START LISTED RECORDS

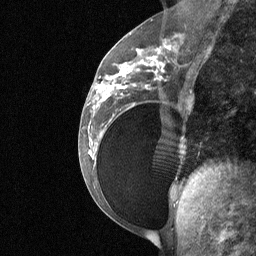
Breast MRI (dynamic contrast-enhanced), one sagittal slice; dynamic contrast-enhanced study with each time point stored as its own series, time point 2 of 3 at this slice position (early post-contrast, ordered by acquisition time); 1.5 T; TE 4.8 ms, TR 27 ms; 2 mm slice thickness; 256 × 256 image matrix, field of view 200 × 200 mm. Female patient, age 34 years. Case-level facts recorded for this patient, not image findings: setting: breast cancer imaged before/during neoadjuvant chemotherapy; receptor status: HR-positive, HER2-negative.
Outlined on this slice (semi-automatically segmented with operator editing):
- analysis volume of interest (the breast-tissue region the enhancement analysis was run in; not a lesion): bounding box (x1, y1, x2, y2) in pixels: (92, 50, 188, 185)
- tumour enhancement mask (voxels above the 90 % enhancement threshold inside the analysis volume of interest): (94, 50, 164, 108)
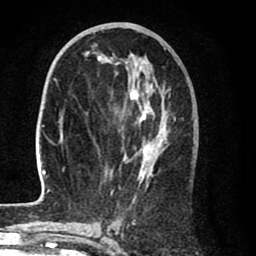
Breast MRI (dynamic contrast-enhanced), one axial slice. Position 37 of 80 along the scan axis. Cropped to one breast. Dynamic contrast-enhanced series, time point 2 of 8 at this slice position (early post-contrast). 1.5 T. TE 2.6 ms, TR 6.1 ms. 2 mm slice thickness. 256 × 256 image matrix, field of view 160 × 160 mm. Female patient.
Annotated regions visible in this slice (semi-automatically segmented with operator editing):
- enhancing-tissue mask used for the functional tumour volume (all voxels passing the contrast-enhancement thresholds inside the analysis volume; usually the tumour): bounding box (x1, y1, x2, y2) in pixels: (30, 51, 183, 205)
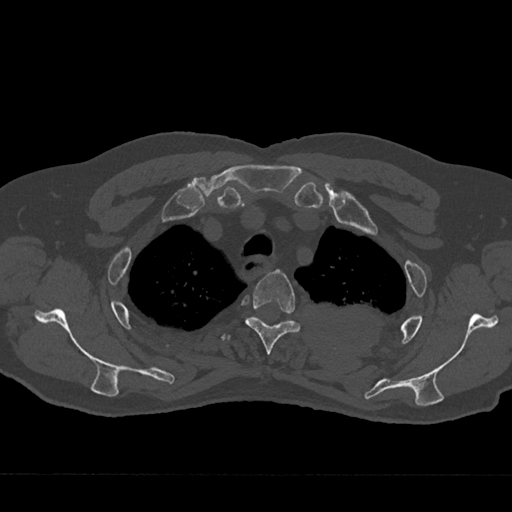
CT including the spine, one axial slice; position 565 of 797 along the scan axis; reconstruction kernel Br40s/3; 120 kVp; bone window (W 1800 / L 400 HU); 0.5 mm slice thickness; 512 × 512 image matrix, field of view 377 × 377 mm. Patient: male, 75 years. From the clinical record (not read from this slice): primary cancer: renal; vertebrae with lytic lesions (as recorded): T4.
Outlined on this slice (semi-automatic segmentation, software-assisted and operator-edited):
- T3 vertebra: bounding box <245,269,301,355> (left, top, right, bottom; pixels)
- T4 vertebra: <227,336,231,340>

END LISTED RECORDS

### TASK INSTRUCTIONS
Find the line that contains "(semi-automatic segmentation, software-assisted". Repeat it and every line after it, exactly as written, up to and including the last line of the records above.

### RESPONSE TO THE TASK
Outlined on this slice (semi-automatic segmentation, software-assisted and operator-edited):
- T3 vertebra: bounding box <245,269,301,355> (left, top, right, bottom; pixels)
- T4 vertebra: <227,336,231,340>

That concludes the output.